## Travail à faire
Poursuivez, s'il vous plaît, le texte ci-dessous sur l'essor du caoutchouc en Amazonie brésilienne, en reprenant après sa dernière phrase.

## Extrait retenu
Pendant les quatre premiers siècles et demi après la découverte de l’Amérique, comme on ne découvrit pas d’importants gisements d’or ou de minéraux précieux dans l’Amazonie brésilienne, elle resta en état d’isolement, du fait que ni la couronne portugaise ni ultérieurement l’empire brésilien n’eurent d’intérêt à développer des actions gouvernementales pour stimuler le progrès de la région. Dépendant de l’exploitation forestière, l’économie régionale se développa sous forme de cycles ou « fièvres » en fonction de l’intérêt du marché pour les diverses ressources naturelles de la région.
Le développement technologique et la Révolution industrielle en Europe furent l’élément déclencheur qui fit du caoutchouc naturel, jusqu’alors produit exclusivement amazonien un produit très demandé qui se valorisa sur le marché mondial engendrant des profits et des dividendes pour quiconque s’aventurait dans ce commerce.
À partir du début de la seconde moitié du XIXe siècle, le caoutchouc commença à exercer une forte attraction sur les entrepreneurs visionnaires. L’activité extractive du latex en Amazonie devint immédiatement une activité très lucrative. Le caoutchouc naturel conquit une position importante dans les industries d’Europe et d’Amérique du Nord, atteignant des prix élevés. Cela déclencha l’arrivée de personnes étrangères au Brésil, qui venaient dans l’intention de connaître le fameux arbre à caoutchouc et les méthodes d’extraction, dans le but de faire du profit par ce nouveau commerce.

## Segment de données
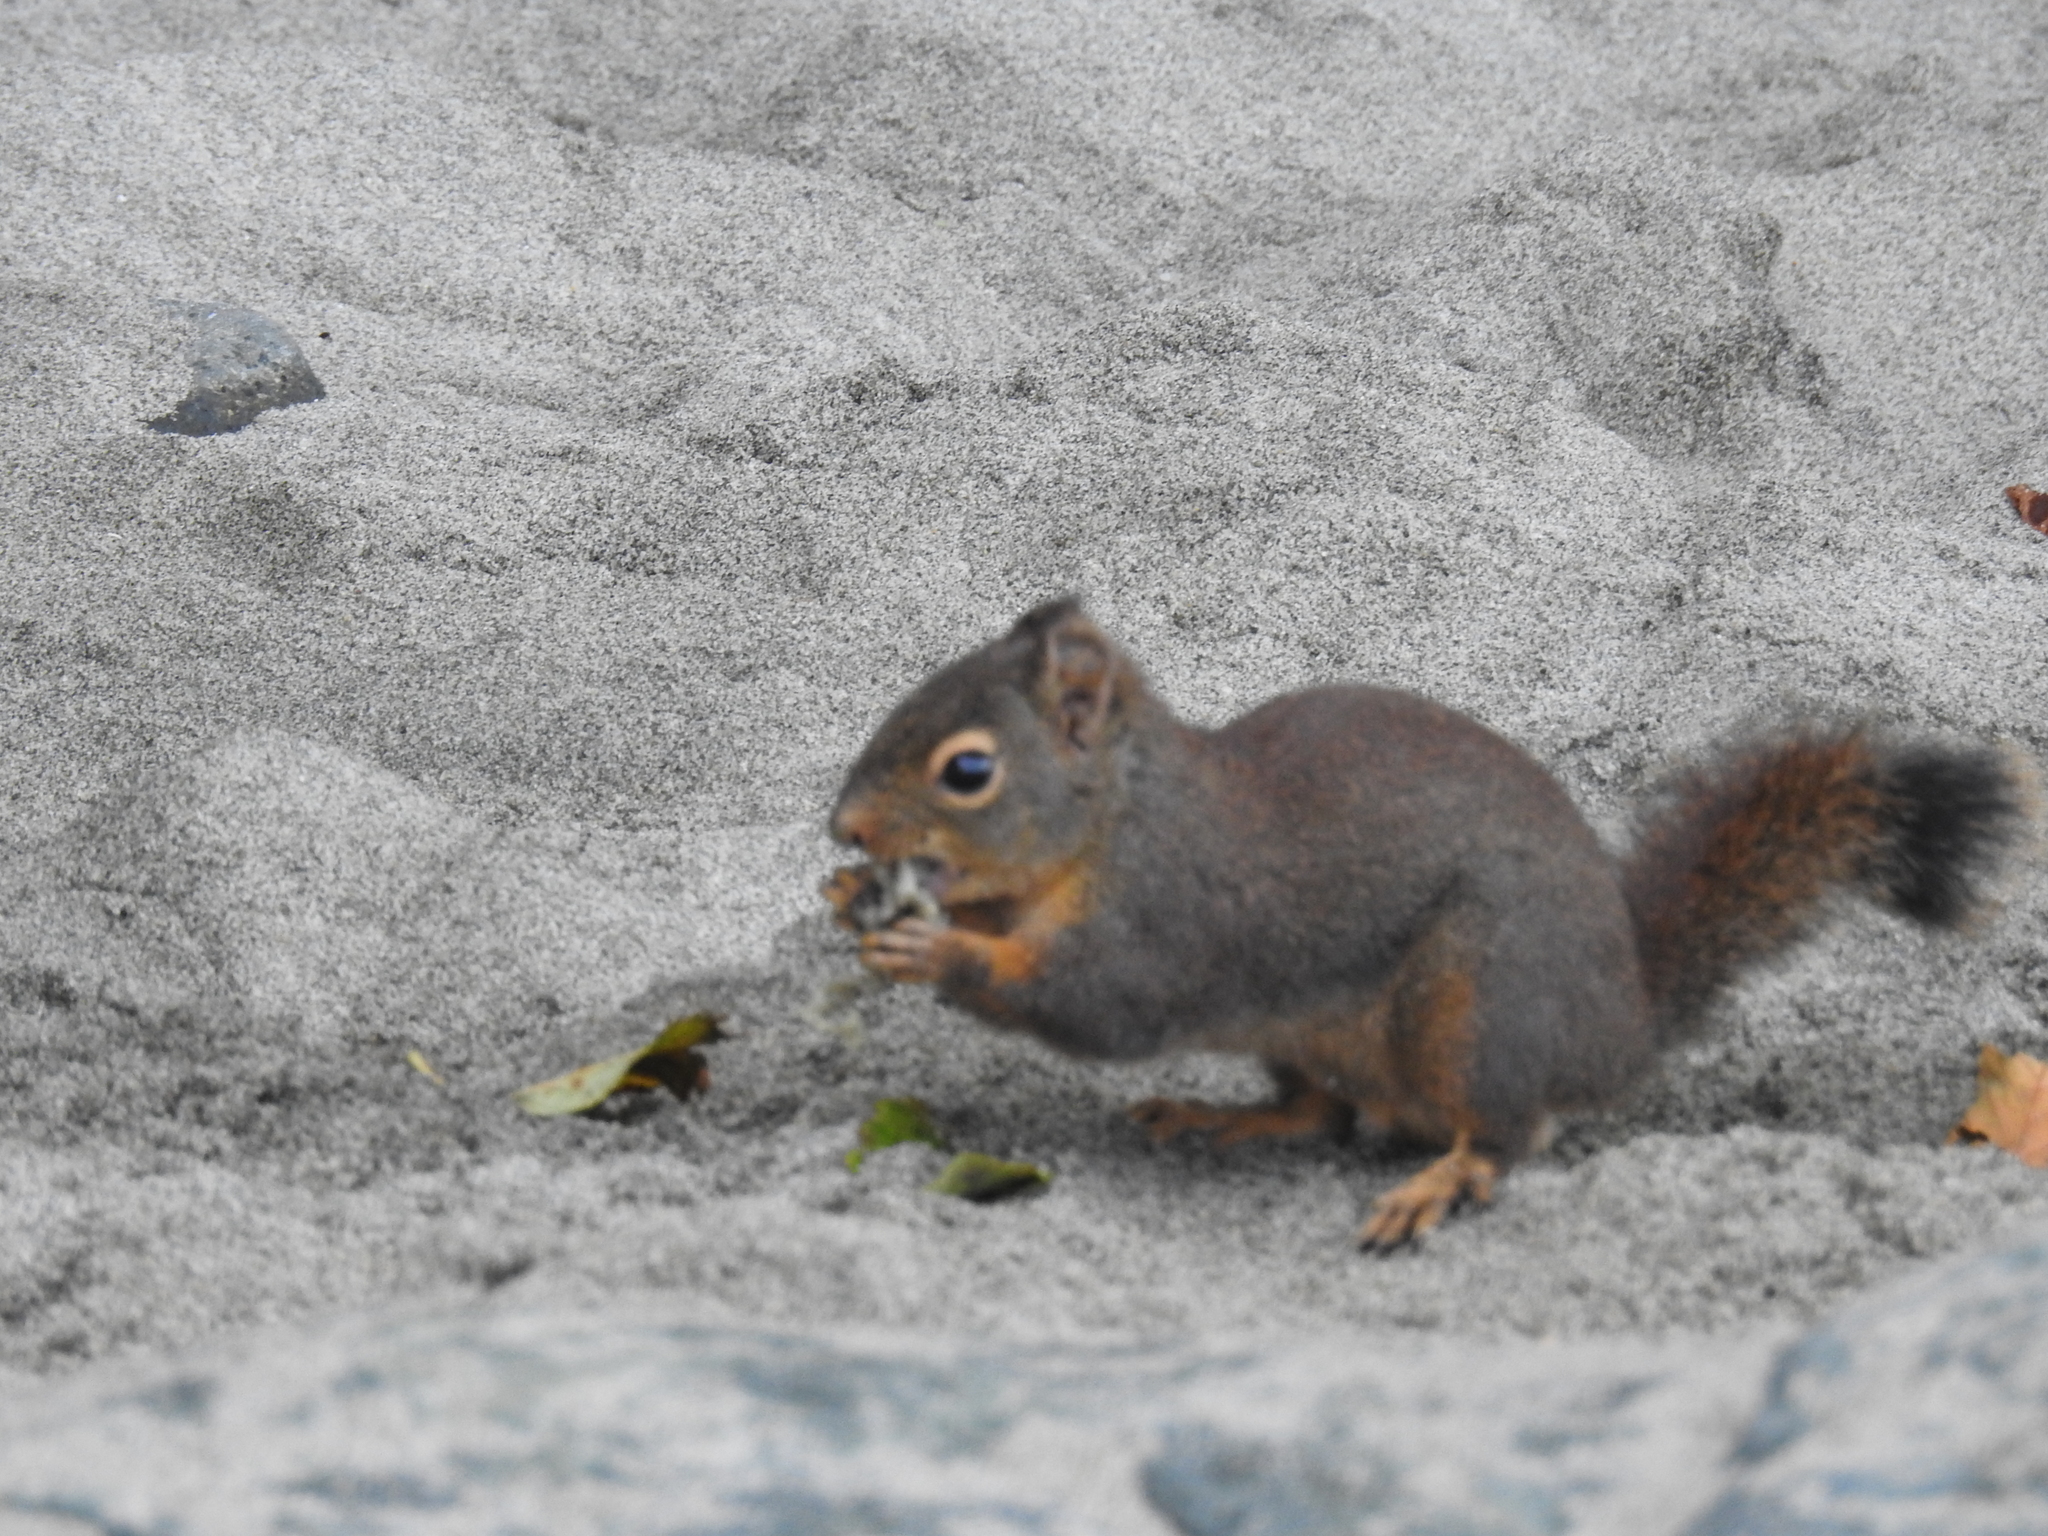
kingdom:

## Résultat attendu
L’extraction du caoutchouc est à l'origine de la création des villes de Manaus et Belém et d’autres agglomérations brésiliennes, qui devinrent rapidement des villes grâce à la richesse apportée par le caoutchouc.
L’idée de construire un chemin de fer sur les rives des ríos Madeira et Mamoré apparut en Bolivie en 1846. Comme ce pays ne pouvait pas sortir la production de caoutchouc à travers son territoire, il était nécessaire de créer une alternative qui permette d’exporter le caoutchouc par l’océan Atlantique.
L’idée initiale optait pour la voie fluviale, empruntant le río Mamoré en territoire bolivien puis le río Madeira au Brésil. Mais le tracé présentait de grands obstacles naturels : vingt séries de rapides empêchant la navigation. On commença alors à réfléchir à la construction d’une voie ferrée remplaçant par voie de terre le tronçon fluvial problématique.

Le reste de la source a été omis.